There are still 638 entries with NaN values. How could you fill these in? You might try to determine an appropriate category from the 'project_name' or 'lendinginstr' variables. If you make dummy variables including NaN values, then you could consider a feature with all zeros to represent NaN. Or you could delete these records from the data set. Pandas will ignore NaN values by default. That means, for a given row, all dummy variables will have a value of 0 if the sector1 value was NaN.

Don't forget about the bigger context! This data is being prepared for a machine learning algorithm. Whatever techniques you use to engineer new features, you'll need to use those when running your model on new data. So if your new data does not contain a sector1 value, you'll have to run whatever feature engineering processes you did on your training set.

In this final set, use the pandas pd.get_dummies() method to create dummy variables. Then use the concat() method to concatenate the dummy variables to a dataframe that contains the project totalamt variable and the project year from the boardapprovaldate.

In [18]:
sector['sector1_aggregates'].isna().sum()

638

In [24]:
# TODO: Create dummy variables from the sector1_aggregates data.
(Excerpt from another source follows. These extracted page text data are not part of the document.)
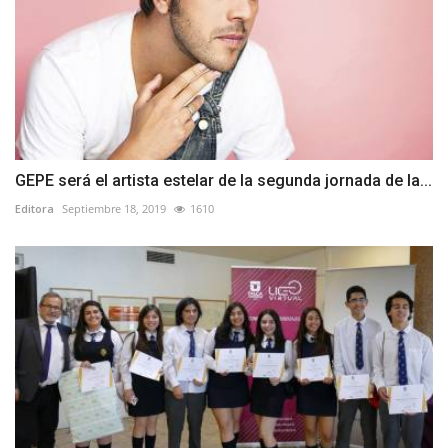
GEPE será el artista estelar de la segunda jornada de la...
Editora
Septiembre 18, 2019
1610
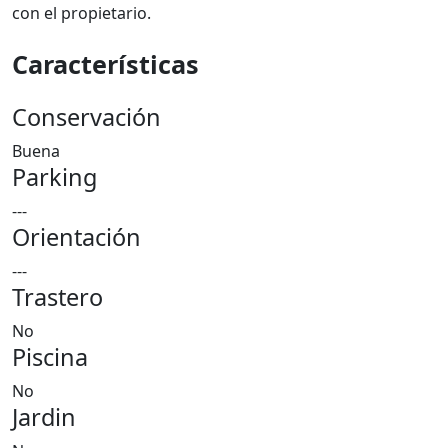
con el propietario.
Características
Conservación
Buena
Parking
---
Orientación
---
Trastero
No
Piscina
No
Jardin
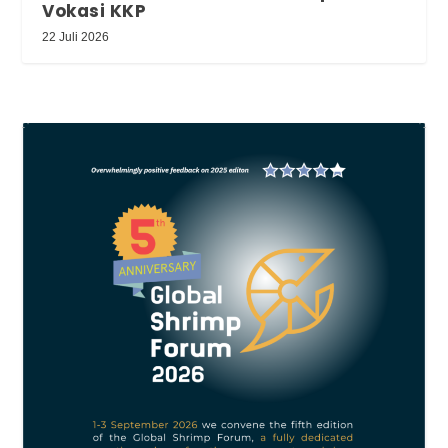
Vokasi KKP
22 Juli 2026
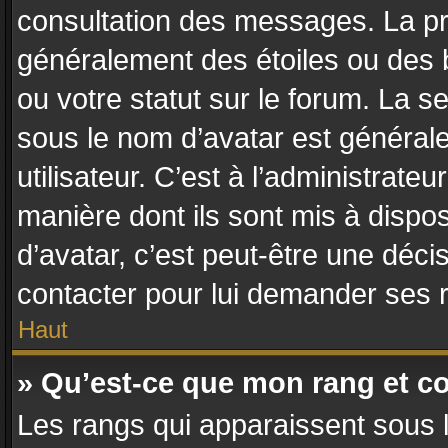
consultation des messages. La pr
généralement des étoiles ou des
ou votre statut sur le forum. La
sous le nom d’avatar est général
utilisateur. C’est à l’administrateu
manière dont ils sont mis à dispos
d’avatar, c’est peut-être une déci
contacter pour lui demander ses 
Haut
» Qu’est-ce que mon rang et c
Les rangs qui apparaissent sous l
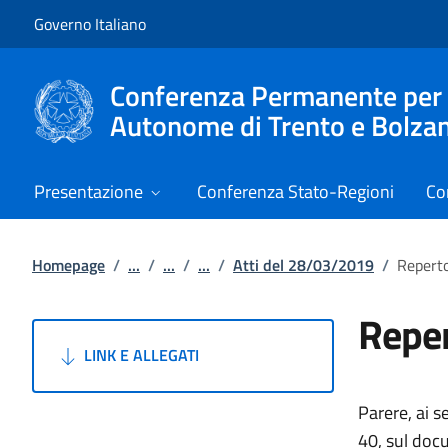
Vai al contenuto
Vai alla navigazione del sito
Governo Italiano
Conferenza Permanente per i r
Autonome di Trento e Bolza
Presentazione
Conferenza Stato-Regioni
Co
Homepage
/
...
/
...
/
...
/
Atti del 28/03/2019
/
Reperto
Reper
LINK E ALLEGATI
Parere, ai s
40, sul doc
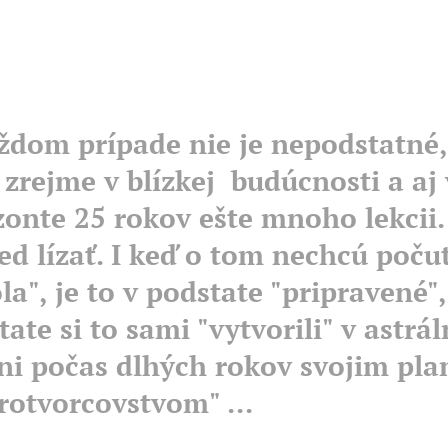
ždom prípade nie je nepodstatné,
 zrejme v blízkej budúcnosti a aj 
zonte 25 rokov ešte mnoho lekcii
ed lízať. I keď o tom nechcú počuť
a", je to v podstate "pripravené",
ate si to sami "vytvorili" v astrál
ni počas dlhých rokov svojim pl
rotvorcovstvom" ...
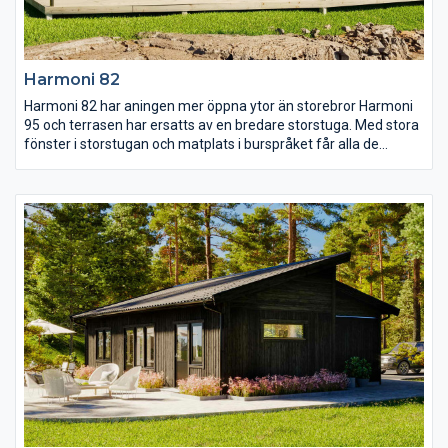
Harmoni 82
Harmoni 82 har aningen mer öppna ytor än storebror Harmoni
95 och terrasen har ersatts av en bredare storstuga. Med stora
fönster i storstugan och matplats i burspråket får alla de
gemensamma ytorna gott om ljus. Intill köket och matplatsen
finns de två mindre sovrummen och i den andra vinkeln av
huset ligger det stora sovrummet med bra
förvaringsmöjligheter och utgång till egen uteplats.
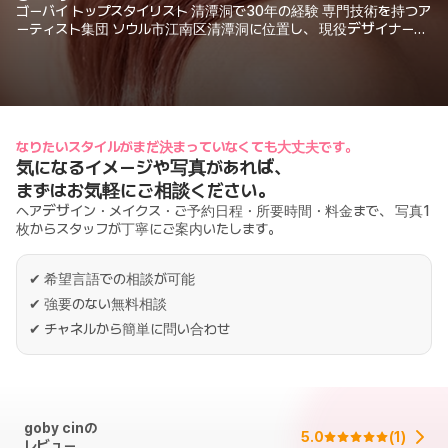
ゴーバイ トップスタイリスト 清潭洞で30年の経験 専門技術を持つア
ーティスト集団 ソウル市江南区清潭洞に位置し、 現役デザイナーを
育成するサロンです。 ヘア・メイク・ウェディングのサービスを提
供。
なりたいスタイルがまだ決まっていなくても大丈夫です。
気になるイメージや写真があれば、
まずはお気軽にご相談ください。
ヘアデザイン・メイクス・ご予約日程・所要時間・料金まで、 写真1
枚からスタッフが丁寧にご案内いたします。
✔
希望言語での相談が可能
✔
強要のない無料相談
✔
チャネルから簡単に問い合わせ
goby cinの
5.0
(
1
)
レビュー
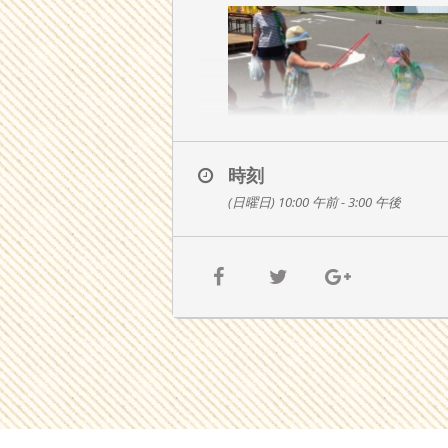
時刻
(日曜日) 10:00 午前 - 3:00 午後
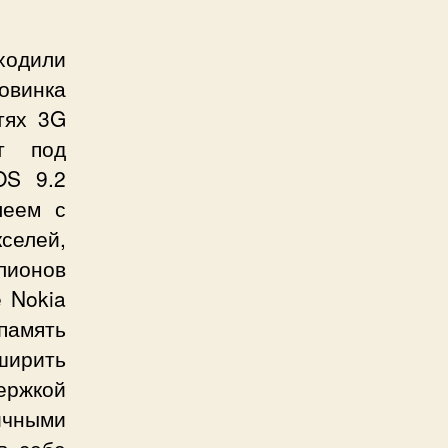
смартфон
Nokia
ходили
N82.
овинка
тях 3G
т под
OS 9.2
леем с
селей,
лионов
е Nokia
память
ширить
ержкой
ичными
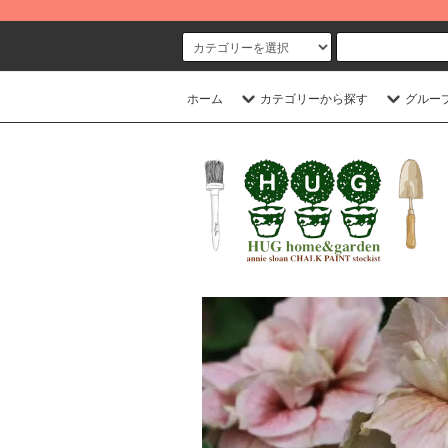
ホーム
カテゴリーから探す
グルー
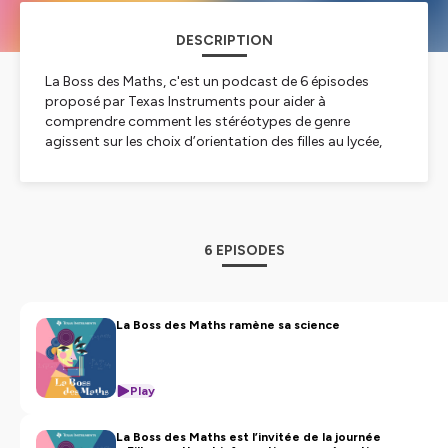
DESCRIPTION
La Boss des Maths, c'est un podcast de 6 épisodes
proposé par Texas Instruments pour aider à
comprendre comment les stéréotypes de genre
agissent sur les choix d’orientation des filles au lycée,
qui se destinent trop peu aux carrières scientifiques.
Comment se forment-ils ? Que peut-on faire pour les
identifier et les combattre ? Quelles stratégies adopter
pour développer l’appétence des filles pour les sciences
? Comprendre le problème et découvrir les solutions,
6 EPISODES
voilà le programme enthousiasmant de La Boss des
Maths.
Hébergé par Ausha. Visitez
ausha.co/politique-de-
La Boss des Maths ramène sa science
confidentialite
pour plus d'informations.
Play
La Boss des Maths est l’invitée de la journée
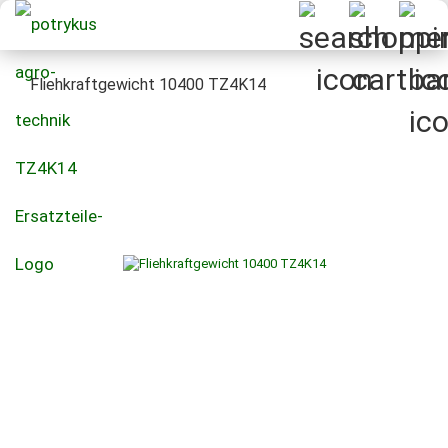
Fliehkraftgewicht 10400 TZ4K14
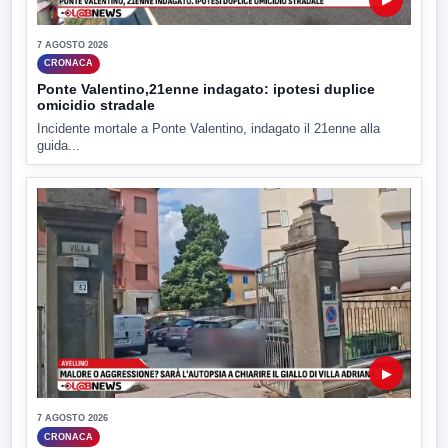
7 AGOSTO 2026
CRONACA
Ponte Valentino,21enne indagato: ipotesi duplice
omicidio stradale
Incidente mortale a Ponte Valentino, indagato il 21enne alla
guida...
▶
7 AGOSTO 2026
CRONACA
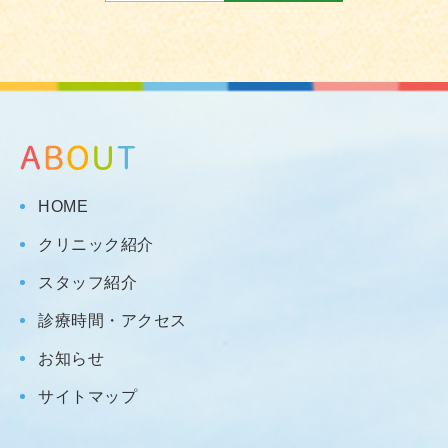
HOME
クリニック紹介
スタッフ紹介
診療時間・アクセス
お知らせ
サイトマップ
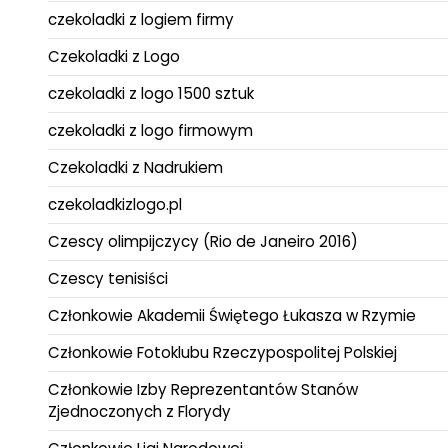
czekoladki z logiem firmy
Czekoladki z Logo
czekoladki z logo 1500 sztuk
czekoladki z logo firmowym
Czekoladki z Nadrukiem
czekoladkizlogo.pl
Czescy olimpijczycy (Rio de Janeiro 2016)
Czescy tenisiści
Członkowie Akademii Świętego Łukasza w Rzymie
Członkowie Fotoklubu Rzeczypospolitej Polskiej
Członkowie Izby Reprezentantów Stanów
Zjednoczonych z Florydy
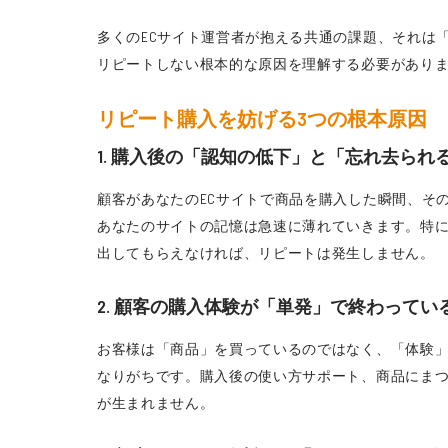
多くのECサイト運営者が抱える共通の課題、それは
リピートしない根本的な原因を理解する必要があり
リピート購入を妨げる3つの根本原因
1. 購入後の「認知の低下」と「忘れ去られ
顧客があなたのECサイトで商品を購入した瞬間、そ
あなたのサイトの記憶は急速に薄れていきます。特
出してもらえなければ、リピートは発生しません。
2. 顧客の購入体験が「単発」で終わってい
お客様は「商品」を買っているのではなく、「体験」
なりがちです。購入後の使い方サポート、商品にま
が生まれません。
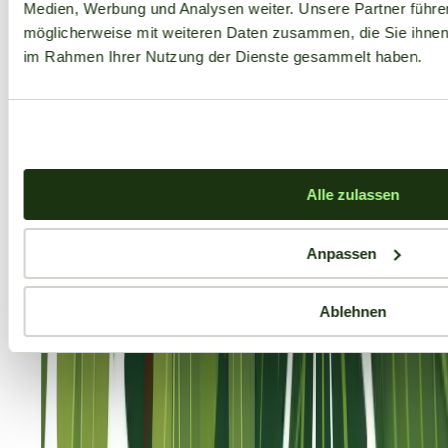
Medien, Werbung und Analysen weiter. Unsere Partner führe
möglicherweise mit weiteren Daten zusammen, die Sie ihnen b
im Rahmen Ihrer Nutzung der Dienste gesammelt haben.
Alle zulassen
Anpassen
Ablehnen
Aktuelle Angebote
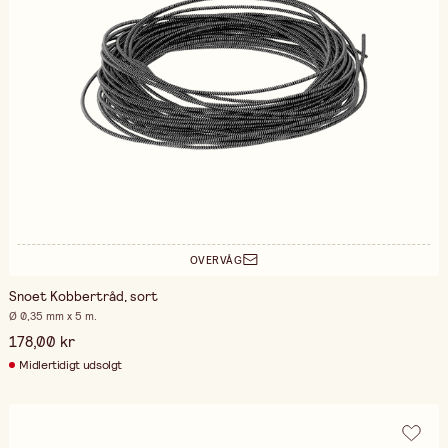
OVERVÅG
Snoet Kobbertråd, sort
Ø 0,35 mm x 5 m.
178,00 kr
Midlertidigt udsolgt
Put the results into a dataframe called dummies
# Hint: Use the get_dummies method
dummies = pd.get_dummies(sector['sector1_aggregates'])

# TODO: Create a new dataframe called df by 
#       filtering the projects data for the totalamt and
#       the year from boardapprovaldate
projects['year'] = projects['boardapprovaldate'].dt.year
df = projects[['totalamt','year']]

# TODO: Concatenate the results of dummies and projects
#       into a single data frame
df_final = pd.concat((df,dummies),axis=1)

df_final.head()

Unnamed: 0,totalamt,year,Adult; Basic and Continuing Education,Agency reform,Agricultural Extension; Research; and Other Support Activities,Agricultural credit,Agricultural extension,Agricultural markets; commercialization and agri-business,Agriculture adjustment,Agro-industry,...,Urban environment,Urban housing,Urban management,Urban transport,Urban water supply,Vocational training,Waste Management,Water Supply,Water supply and sanitation adjustment,Workforce Development and Vocational Education
0,0,2018.0,0,0,0,0,0,0,0,0,...,0,0,0,0,0,0,0,0,0,0
1,200000000,2018.0,0,0,0,0,0,0,0,0,...,0,0,0,0,0,0,0,0,0,0
2,58330000,2018.0,0,0,0,0,0,0,0,0,...,0,0,0,0,0,0,0,0,0,0
3,20000000,2018.0,0,0,0,0,0,0,0,0,...,0,0,0,0,0,0,0,0,0,0
4,100000000,2018.0,0,0,0,0,0,0,0,0,...,0,0,0,0,0,0,0,0,0,0


In [25]:
df_final.shape

(18248, 146)

# Conclusion

Pandas makes it relatively easy to create dummy variables; however, oftentimes you'll need to clean the data first.